First Frost and Falling Leaves

We had our first hard frost last night. Our herb, tomato, and pepper plants are tucked under blankets for the second night in a row. Earlier this evening, when I snipped some sage for tonight’s savory polenta, the scent of spearmint poured out from under the covers. The sweet smell of summer seemed rather out of place this chilly evening, but I was grateful to still be able to smell its lingering fragrance.

The leaves are falling from the trees, and there are probably more leaves on the ground now than remain clinging to the branches. Usually the last week of October brings a cool gust of wind that forces the rest to the ground. So the colors this week are cherished. The ground is covered with curled, dry, faded leaves that crunch underfoot, and we are keenly aware that autumn’s remaining colors won’t last. The patches of color in the landscape shrink and become more mature and muted each day. Therefore, experiencing what remains of the autumn colors has been the most important thing of all lately; I’ve immersed myself in the brilliance every day by taking walks along the river, going to parks, and visiting my favorite riverside cemetery.

Being in the cemetery reminded me:

One afternoon this week, after an abrupt change in plans, I ended up walking along a river trail as the sun began to set. Normally, I wouldn’t have been there at that particular time of day. But I’m so glad I was because the colors were magnificent.

Some trees were already mostly bare. Silhouetted against the sunset, they were graceful sculptures previewing winter’s potential.

Another afternoon, I took a detour en route to an appointment and walked through Congress Park in downtown Saratoga Springs.

And then there were the trips to Saratoga Spa State Park to collect drinking water.

 

What a beautiful world we inhabit in October! I am as intent on gathering images as the squirrels are on gathering acorns.

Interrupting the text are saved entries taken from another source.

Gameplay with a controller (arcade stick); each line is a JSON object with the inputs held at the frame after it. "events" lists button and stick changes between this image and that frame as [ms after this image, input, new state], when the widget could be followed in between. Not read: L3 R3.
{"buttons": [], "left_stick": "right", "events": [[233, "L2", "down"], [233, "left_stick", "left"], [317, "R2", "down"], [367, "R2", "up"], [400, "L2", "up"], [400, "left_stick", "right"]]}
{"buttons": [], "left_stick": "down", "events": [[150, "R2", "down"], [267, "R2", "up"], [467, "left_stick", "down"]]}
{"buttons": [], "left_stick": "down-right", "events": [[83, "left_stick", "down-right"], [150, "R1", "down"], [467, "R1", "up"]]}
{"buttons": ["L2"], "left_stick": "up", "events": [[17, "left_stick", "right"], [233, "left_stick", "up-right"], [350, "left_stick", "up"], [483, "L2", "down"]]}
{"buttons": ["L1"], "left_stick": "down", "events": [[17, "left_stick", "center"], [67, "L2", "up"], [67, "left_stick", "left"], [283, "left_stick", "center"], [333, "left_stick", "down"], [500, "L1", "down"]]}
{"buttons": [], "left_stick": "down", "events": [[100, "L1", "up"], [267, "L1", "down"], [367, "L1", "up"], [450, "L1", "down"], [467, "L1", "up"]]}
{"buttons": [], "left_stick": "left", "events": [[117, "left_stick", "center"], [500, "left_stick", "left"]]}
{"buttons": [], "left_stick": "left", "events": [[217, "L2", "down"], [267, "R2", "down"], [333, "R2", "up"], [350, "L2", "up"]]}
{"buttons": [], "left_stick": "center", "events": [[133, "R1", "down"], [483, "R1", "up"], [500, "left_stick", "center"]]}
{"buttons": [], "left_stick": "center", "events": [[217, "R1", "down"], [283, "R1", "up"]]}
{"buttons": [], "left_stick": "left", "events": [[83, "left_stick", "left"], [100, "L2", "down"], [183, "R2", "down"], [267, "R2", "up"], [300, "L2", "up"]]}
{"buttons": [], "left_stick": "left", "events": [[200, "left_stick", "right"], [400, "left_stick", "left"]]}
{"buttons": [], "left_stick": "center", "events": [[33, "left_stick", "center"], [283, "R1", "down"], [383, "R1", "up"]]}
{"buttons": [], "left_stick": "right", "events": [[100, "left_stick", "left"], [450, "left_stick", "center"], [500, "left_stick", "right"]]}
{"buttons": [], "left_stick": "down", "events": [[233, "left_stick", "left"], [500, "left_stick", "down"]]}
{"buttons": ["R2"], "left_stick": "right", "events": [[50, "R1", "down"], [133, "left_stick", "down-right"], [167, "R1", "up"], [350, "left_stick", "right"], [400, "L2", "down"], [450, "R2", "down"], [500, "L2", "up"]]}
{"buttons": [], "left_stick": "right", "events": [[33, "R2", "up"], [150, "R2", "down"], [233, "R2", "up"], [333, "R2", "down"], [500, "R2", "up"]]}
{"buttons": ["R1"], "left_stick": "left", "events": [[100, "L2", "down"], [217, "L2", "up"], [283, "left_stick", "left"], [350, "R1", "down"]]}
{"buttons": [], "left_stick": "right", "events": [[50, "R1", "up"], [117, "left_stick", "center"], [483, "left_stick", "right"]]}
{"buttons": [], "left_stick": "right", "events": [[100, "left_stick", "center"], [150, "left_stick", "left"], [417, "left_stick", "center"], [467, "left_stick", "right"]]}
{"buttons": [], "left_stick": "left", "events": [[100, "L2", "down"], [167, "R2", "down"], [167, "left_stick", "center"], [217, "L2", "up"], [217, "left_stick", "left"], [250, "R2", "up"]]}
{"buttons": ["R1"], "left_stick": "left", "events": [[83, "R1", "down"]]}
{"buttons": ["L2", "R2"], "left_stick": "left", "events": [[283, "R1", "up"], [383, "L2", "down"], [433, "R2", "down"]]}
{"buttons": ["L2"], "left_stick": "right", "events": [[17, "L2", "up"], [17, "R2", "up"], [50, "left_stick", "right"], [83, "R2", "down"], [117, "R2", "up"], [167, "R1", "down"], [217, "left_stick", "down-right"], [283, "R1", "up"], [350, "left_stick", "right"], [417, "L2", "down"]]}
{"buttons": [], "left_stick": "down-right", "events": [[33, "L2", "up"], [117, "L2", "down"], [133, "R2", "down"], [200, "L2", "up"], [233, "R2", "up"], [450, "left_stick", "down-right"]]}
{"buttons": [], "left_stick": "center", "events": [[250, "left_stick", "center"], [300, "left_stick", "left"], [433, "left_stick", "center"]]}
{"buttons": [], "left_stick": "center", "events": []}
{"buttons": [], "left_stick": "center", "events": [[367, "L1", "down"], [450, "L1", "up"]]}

As the temperature drops and the colors of autumn begin to fade, we turn our attention to sunrises and sunsets, knowing that’s where we will find color during the next five months.

Another day begins with whispers of rose and lavender, low tangerine glow, eyes that see it, and a heart that fills with the colors of a new day. Tuesday was overcast, but the sunrise colors glowed nonetheless.

Yesterday while driving to work, I marveled at a cloud that was half painted with rainbow. It was only the cloud – not the sky – and it was so awesome (and yet subtle) that I wished I’d left a few minutes earlier so I could pull over and capture it. But it’s a memory in my heart and reminds me to keep my eyes open and pay attention.

For the magic moment can arise at any time, and every day is a treasure hunt.

Each morning, I wake up and wonder what I will find today.